Exterior of Nancy Nicholas Hall in the evening, with lamps and windows glowing.
News & Events

Student Blog: Attending the Weaving Lab

For the second summer in a row, SoHE professor Marianne Fairbanks has taken over the Image Lab at the Wisconsin Institute for Discovery and transformed it into the Weaving Lab: Plain Cloth Productions. Community members are welcome to come and learn the basics of this ancient art form. As a dedicated member of the SoHE family, a colleague and I venture the block and a half from Nancy Nicholas Hall to try our hands at weaving.

A loom pattern at the Weaving Lab.

Professor Fairbanks and her team have taken full advantage of the relatively small space at the WID. Several looms are set up in a row along the windows facing University Avenue, each with a different learning target. The looms intimidate; my first impression is that the technology appears not to have advanced since its initial model. A half dozen or so wooden pedals with cryptic lettering protrude from the bases of the machines, and the hundreds of fibers threaded through the teeth-like needles make me nervous.


We’re greeted by Emma Conklin, a recent graduate of the Textile and Fashion Design program at SoHE, who assures us that the looms’ barks are worse than their bites. We start at loom number four, focused on education. Here we learn the basic vocabulary used among weavers, such as warp (lengthwise threads that are held in tension on a frame or loom), weft (the thread which is weaved through the warp yarns), shuttle (a tool that carries the weft while you weave it) and shed (the space between the fibers that the weft-carrying shuttle passes through). The pedals at the bottom of the loom simply dictate which warp threads are lifted and which are left down, allowing the weaver to create a variety of different patterns while passing the shuttle back and forth. Emma teaches us how to do a plain, or ‘tabby,’ weave, as well as showing us how more complicated patterns are achieved, such as the twill. My personal favorite part of the process is the aggressive ‘beater’ tool, a bar that spans the width of the loom and is used to forcefully push the weft yarn into place so that your weave stays tight and neat.

Meditation and Time
The author practices weaving under the instructor's watchful eye.
The author practices weaving under Emma’s watchful eye.
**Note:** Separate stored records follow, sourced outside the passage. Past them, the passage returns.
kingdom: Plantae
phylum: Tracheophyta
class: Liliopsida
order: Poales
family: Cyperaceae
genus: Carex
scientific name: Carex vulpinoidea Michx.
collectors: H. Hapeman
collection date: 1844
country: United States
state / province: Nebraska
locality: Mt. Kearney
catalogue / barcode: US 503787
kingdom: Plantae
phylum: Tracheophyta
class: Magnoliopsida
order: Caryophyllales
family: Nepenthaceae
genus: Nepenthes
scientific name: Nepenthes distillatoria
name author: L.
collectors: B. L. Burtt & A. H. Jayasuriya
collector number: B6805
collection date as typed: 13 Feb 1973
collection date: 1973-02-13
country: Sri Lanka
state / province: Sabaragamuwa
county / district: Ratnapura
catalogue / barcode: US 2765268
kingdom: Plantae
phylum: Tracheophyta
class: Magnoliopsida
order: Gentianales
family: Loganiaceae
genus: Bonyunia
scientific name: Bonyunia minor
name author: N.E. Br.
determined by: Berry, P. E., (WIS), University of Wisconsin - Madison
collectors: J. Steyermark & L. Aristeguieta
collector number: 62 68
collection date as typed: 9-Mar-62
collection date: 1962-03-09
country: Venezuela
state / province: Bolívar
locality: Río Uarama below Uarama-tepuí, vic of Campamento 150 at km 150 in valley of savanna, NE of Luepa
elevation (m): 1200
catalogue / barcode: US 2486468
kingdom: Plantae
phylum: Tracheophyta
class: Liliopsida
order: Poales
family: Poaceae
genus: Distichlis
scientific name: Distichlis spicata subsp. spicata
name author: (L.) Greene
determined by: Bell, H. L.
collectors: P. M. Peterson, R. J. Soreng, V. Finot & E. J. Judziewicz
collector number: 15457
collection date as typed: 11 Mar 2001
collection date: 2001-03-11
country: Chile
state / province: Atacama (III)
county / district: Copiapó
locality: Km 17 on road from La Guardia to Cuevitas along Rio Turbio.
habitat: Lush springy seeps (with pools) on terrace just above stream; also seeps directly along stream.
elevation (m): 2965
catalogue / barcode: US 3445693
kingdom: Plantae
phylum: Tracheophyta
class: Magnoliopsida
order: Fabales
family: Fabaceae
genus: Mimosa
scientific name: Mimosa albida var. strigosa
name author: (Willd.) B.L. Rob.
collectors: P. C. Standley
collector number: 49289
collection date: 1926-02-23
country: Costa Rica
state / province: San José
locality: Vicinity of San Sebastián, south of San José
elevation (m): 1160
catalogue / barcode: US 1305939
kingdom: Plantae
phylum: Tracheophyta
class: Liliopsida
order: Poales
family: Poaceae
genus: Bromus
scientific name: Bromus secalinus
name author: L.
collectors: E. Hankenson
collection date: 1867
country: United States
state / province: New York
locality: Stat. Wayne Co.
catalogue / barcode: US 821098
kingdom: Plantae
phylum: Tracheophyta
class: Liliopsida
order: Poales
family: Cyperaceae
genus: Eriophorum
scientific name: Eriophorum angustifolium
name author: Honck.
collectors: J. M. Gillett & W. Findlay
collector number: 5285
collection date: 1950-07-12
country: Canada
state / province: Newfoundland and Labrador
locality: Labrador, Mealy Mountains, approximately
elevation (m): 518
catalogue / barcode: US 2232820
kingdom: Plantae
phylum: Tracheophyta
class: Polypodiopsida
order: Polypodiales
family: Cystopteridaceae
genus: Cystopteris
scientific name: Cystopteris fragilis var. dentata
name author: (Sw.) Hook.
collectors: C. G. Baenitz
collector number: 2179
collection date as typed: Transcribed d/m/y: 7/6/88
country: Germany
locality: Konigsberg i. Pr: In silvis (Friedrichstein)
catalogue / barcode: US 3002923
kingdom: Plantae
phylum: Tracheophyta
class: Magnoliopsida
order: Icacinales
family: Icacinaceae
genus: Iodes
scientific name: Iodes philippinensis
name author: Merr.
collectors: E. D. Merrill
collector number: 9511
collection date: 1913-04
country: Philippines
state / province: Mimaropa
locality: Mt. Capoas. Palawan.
After getting the hang of the rhythm of weaving, Emma brings us to the third loom. This loom is set up to create a meditation mat, and is designed to explore the meditative value the act of weaving provides “as an act of creation that combines focus and relaxation.” Because the process of weaving is so repetitive, once a weaver gets the hang of the pattern they’re creating the process can feel very calming. Even as we are taught the basics of the machine, I understand how someone could lose track of time once they’ve settled into a rhythm.

The second loom is set up next to a record player with a sizable collection of vinyls. When community members sign up for this loom, they are asked to choose one of the vinyls to listen to while they weave a tea towel. The lab is interested in exploring the different effects of weaving to a variety of music genres. Both of these looms require folks to sign up for hour long sessions online so that they can be guaranteed the full experience without interruption.


Finally, Emma shows us the first loom in the line. This loom is based around production, and is fitted with locally sourced wool yarn from Blackberry Ridge Woolen Mill in Mount Horeb. The goal is to see how many yards of wool cloth can be woven on a floor loom. Emma now explains to us the lengthy process of setting up the loom, and it  sounds about as tedious as one might think. Each thread needs to be wound on the loom and individually threaded through one of the needles. The difficult setup and multitude of supplies required by weaving is one of the primary reasons Professor Fairbanks and her team decided to start the Weaving Lab. It functions to make accessible to the public an otherwise costly and time-consuming activity.

Handheld laser cut tapestry loom.
Portable loom designed by Professor Fairbanks. Photo courtesy of Fairbanks.

As we prepare to leave, Emma draws our attention to the handheld looms that are given to any participating community member as a parting gift. The compact looms immediately intrigue my colleague and I, as Professor Fairbanks has developed the pattern to be as convenient and portable as possible. On a piece of wood the size of an iPhone the loom, needle, and comb beater are laser cut to be easily ‘punched-out’ by a budding weaver. We excitedly pick out small bits of yarn wound on pieces of paper to act as our warp and weft, and look forward to playing with the portable looms upon returning to Nancy Nicholas Hall. As we walk back to the office, I sign up for a full length weaving session on my phone, having officially caught the weaving bug.

The Weaving Lab is open Monday through Friday from 9-4pm and Thursday evenings from 5-7pm until August 21st.